**Work to complete**.
Please keep to the lines below from the one with "X186745000Y-94025000D03*" through the one with "X149005000Y-142025000D03*", and restate them word for word, ends included.

** Opening Given data block **

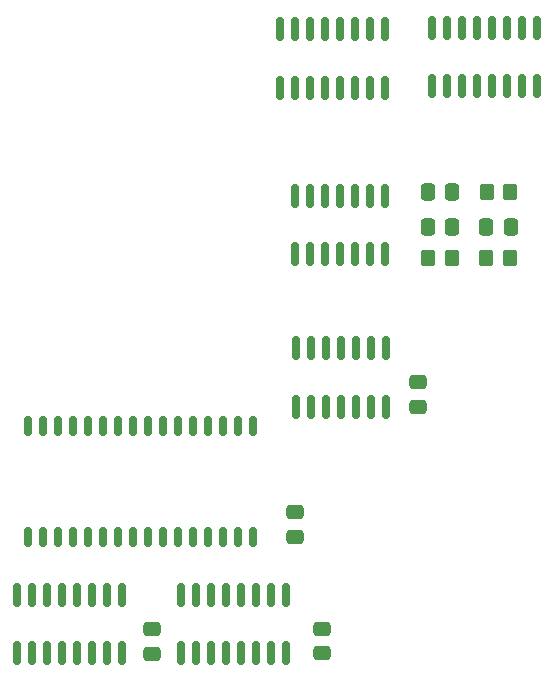
<source format=gbr>
%TF.GenerationSoftware,KiCad,Pcbnew,(5.99.0-7833-g0d57f90982)*%
%TF.CreationDate,2021-09-05T20:23:01+02:00*%
%TF.ProjectId,sbc6526,73626336-3532-4362-9e6b-696361645f70,rev?*%
%TF.SameCoordinates,Original*%
%TF.FileFunction,Paste,Top*%
%TF.FilePolarity,Positive*%
%FSLAX46Y46*%
G04 Gerber Fmt 4.6, Leading zero omitted, Abs format (unit mm)*
G04 Created by KiCad (PCBNEW (5.99.0-7833-g0d57f90982)) date 2021-09-05 20:23:01*
%MOMM*%
%LPD*%
G01*
G04 APERTURE LIST*
G04 Aperture macros list*
%AMRoundRect*
0 Rectangle with rounded corners*
0 $1 Rounding radius*
0 $2 $3 $4 $5 $6 $7 $8 $9 X,Y pos of 4 corners*
0 Add a 4 corners polygon primitive as box body*
4,1,4,$2,$3,$4,$5,$6,$7,$8,$9,$2,$3,0*
0 Add four circle primitives for the rounded corners*
1,1,$1+$1,$2,$3,0*
1,1,$1+$1,$4,$5,0*
1,1,$1+$1,$6,$7,0*
1,1,$1+$1,$8,$9,0*
0 Add four rect primitives between the rounded corners*
20,1,$1+$1,$2,$3,$4,$5,0*
20,1,$1+$1,$4,$5,$6,$7,0*
20,1,$1+$1,$6,$7,$8,$9,0*
20,1,$1+$1,$8,$9,$2,$3,0*%
G04 Aperture macros list end*
%ADD10RoundRect,0.250000X0.475000X-0.337500X0.475000X0.337500X-0.475000X0.337500X-0.475000X-0.337500X0*%
%ADD11RoundRect,0.250000X-0.337500X-0.475000X0.337500X-0.475000X0.337500X0.475000X-0.337500X0.475000X0*%
%ADD12RoundRect,0.250000X0.337500X0.475000X-0.337500X0.475000X-0.337500X-0.475000X0.337500X-0.475000X0*%
%ADD13RoundRect,0.249999X-0.350001X-0.450001X0.350001X-0.450001X0.350001X0.450001X-0.350001X0.450001X0*%
%ADD14RoundRect,0.249999X0.350001X0.450001X-0.350001X0.450001X-0.350001X-0.450001X0.350001X-0.450001X0*%
%ADD15RoundRect,0.150000X-0.150000X0.700000X-0.150000X-0.700000X0.150000X-0.700000X0.150000X0.700000X0*%
%ADD16RoundRect,0.150000X0.150000X-0.825000X0.150000X0.825000X-0.150000X0.825000X-0.150000X-0.825000X0*%
%ADD17RoundRect,0.150000X-0.150000X0.825000X-0.150000X-0.825000X0.150000X-0.825000X0.150000X0.825000X0*%
G04 APERTURE END LIST*
D10*
%TO.C,C4*%
X166200000Y-137100000D03*
X166200000Y-135025000D03*
%TD*%
%TO.C,C7*%
X176600000Y-126100000D03*
X176600000Y-124025000D03*
%TD*%
D11*
%TO.C,C8*%
X177472500Y-110885000D03*
X179547500Y-110885000D03*
%TD*%
D10*
%TO.C,C9*%
X154100000Y-147000000D03*
X154100000Y-144925000D03*
%TD*%
D12*
%TO.C,C12*%
X184500000Y-110875000D03*
X182425000Y-110875000D03*
%TD*%
D13*
%TO.C,R12*%
X177500000Y-113515000D03*
X179500000Y-113515000D03*
%TD*%
%TO.C,R13*%
X182425000Y-113525000D03*
X184425000Y-113525000D03*
%TD*%
D14*
%TO.C,R14*%
X184450000Y-107950000D03*
X182450000Y-107950000D03*
%TD*%
D15*
%TO.C,U4*%
X162695000Y-127700000D03*
X161425000Y-127700000D03*
X160155000Y-127700000D03*
X158885000Y-127700000D03*
X157615000Y-127700000D03*
X156345000Y-127700000D03*
X155075000Y-127700000D03*
X153805000Y-127700000D03*
X152535000Y-127700000D03*
X151265000Y-127700000D03*
X149995000Y-127700000D03*
X148725000Y-127700000D03*
X147455000Y-127700000D03*
X146185000Y-127700000D03*
X144915000Y-127700000D03*
X143645000Y-127700000D03*
X143645000Y-137100000D03*
X144915000Y-137100000D03*
X146185000Y-137100000D03*
X147455000Y-137100000D03*
X148725000Y-137100000D03*
X149995000Y-137100000D03*
X151265000Y-137100000D03*
X152535000Y-137100000D03*
X153805000Y-137100000D03*
X155075000Y-137100000D03*
X156345000Y-137100000D03*
X157615000Y-137100000D03*
X158885000Y-137100000D03*
X160155000Y-137100000D03*
X161425000Y-137100000D03*
X162695000Y-137100000D03*
%TD*%
D16*
%TO.C,U6*%
X177855000Y-98975000D03*
X179125000Y-98975000D03*
X180395000Y-98975000D03*
X181665000Y-98975000D03*
X182935000Y-98975000D03*
X184205000Y-98975000D03*
X185475000Y-98975000D03*
X186745000Y-98975000D03*
X186745000Y-94025000D03*
X185475000Y-94025000D03*
X184205000Y-94025000D03*
X182935000Y-94025000D03*
X181665000Y-94025000D03*
X180395000Y-94025000D03*
X179125000Y-94025000D03*
X177855000Y-94025000D03*
%TD*%
D17*
%TO.C,U10*%
X165445000Y-142025000D03*
X164175000Y-142025000D03*
X162905000Y-142025000D03*
X161635000Y-142025000D03*
X160365000Y-142025000D03*
X159095000Y-142025000D03*
X157825000Y-142025000D03*
X156555000Y-142025000D03*
X156555000Y-146975000D03*
X157825000Y-146975000D03*
X159095000Y-146975000D03*
X160365000Y-146975000D03*
X161635000Y-146975000D03*
X162905000Y-146975000D03*
X164175000Y-146975000D03*
X165445000Y-146975000D03*
%TD*%
%TO.C,U9*%
X151545000Y-142025000D03*
X150275000Y-142025000D03*
X149005000Y-142025000D03*
X147735000Y-142025000D03*
X146465000Y-142025000D03*
X145195000Y-142025000D03*
X143925000Y-142025000D03*
X142655000Y-142025000D03*
X142655000Y-146975000D03*
X143925000Y-146975000D03*
X145195000Y-146975000D03*
X146465000Y-146975000D03*
X147735000Y-146975000D03*
X149005000Y-146975000D03*
X150275000Y-146975000D03*
X151545000Y-146975000D03*
%TD*%
%TO.C,U7*%
X173950000Y-121145000D03*
X172680000Y-121145000D03*
X171410000Y-121145000D03*
X170140000Y-121145000D03*
X168870000Y-121145000D03*
X167600000Y-121145000D03*
X166330000Y-121145000D03*
X166330000Y-126095000D03*
X167600000Y-126095000D03*
X168870000Y-126095000D03*
X170140000Y-126095000D03*
X171410000Y-126095000D03*
X172680000Y-126095000D03*
X173950000Y-126095000D03*
%TD*%
%TO.C,U8*%
X173850000Y-108235000D03*
X172580000Y-108235000D03*
X171310000Y-108235000D03*
X170040000Y-108235000D03*
X168770000Y-108235000D03*
X167500000Y-108235000D03*
X166230000Y-108235000D03*
X166230000Y-113185000D03*
X167500000Y-113185000D03*
X168770000Y-113185000D03*
X170040000Y-113185000D03*
X171310000Y-113185000D03*
X172580000Y-113185000D03*
X173850000Y-113185000D03*
%TD*%
D10*
%TO.C,C10*%
X168500000Y-146975000D03*
X168500000Y-144900000D03*
%TD*%
D11*
%TO.C,C13*%
X177462500Y-107950000D03*
X179537500Y-107950000D03*
%TD*%
D16*
%TO.C,U5*%
X164955000Y-99075000D03*
X166225000Y-99075000D03*
X167495000Y-99075000D03*
X168765000Y-99075000D03*
X170035000Y-99075000D03*
X171305000Y-99075000D03*
X172575000Y-99075000D03*
X173845000Y-99075000D03*
X173845000Y-94125000D03*
X172575000Y-94125000D03*
X171305000Y-94125000D03*
X170035000Y-94125000D03*
X168765000Y-94125000D03*
X167495000Y-94125000D03*
X166225000Y-94125000D03*
X164955000Y-94125000D03*
%TD*%
M02*

</source>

** Closing Given data block **

**Worked solution**.
X186745000Y-94025000D03*
X185475000Y-94025000D03*
X184205000Y-94025000D03*
X182935000Y-94025000D03*
X181665000Y-94025000D03*
X180395000Y-94025000D03*
X179125000Y-94025000D03*
X177855000Y-94025000D03*
%TD*%
D17*
%TO.C,U10*%
X165445000Y-142025000D03*
X164175000Y-142025000D03*
X162905000Y-142025000D03*
X161635000Y-142025000D03*
X160365000Y-142025000D03*
X159095000Y-142025000D03*
X157825000Y-142025000D03*
X156555000Y-142025000D03*
X156555000Y-146975000D03*
X157825000Y-146975000D03*
X159095000Y-146975000D03*
X160365000Y-146975000D03*
X161635000Y-146975000D03*
X162905000Y-146975000D03*
X164175000Y-146975000D03*
X165445000Y-146975000D03*
%TD*%
%TO.C,U9*%
X151545000Y-142025000D03*
X150275000Y-142025000D03*
X149005000Y-142025000D03*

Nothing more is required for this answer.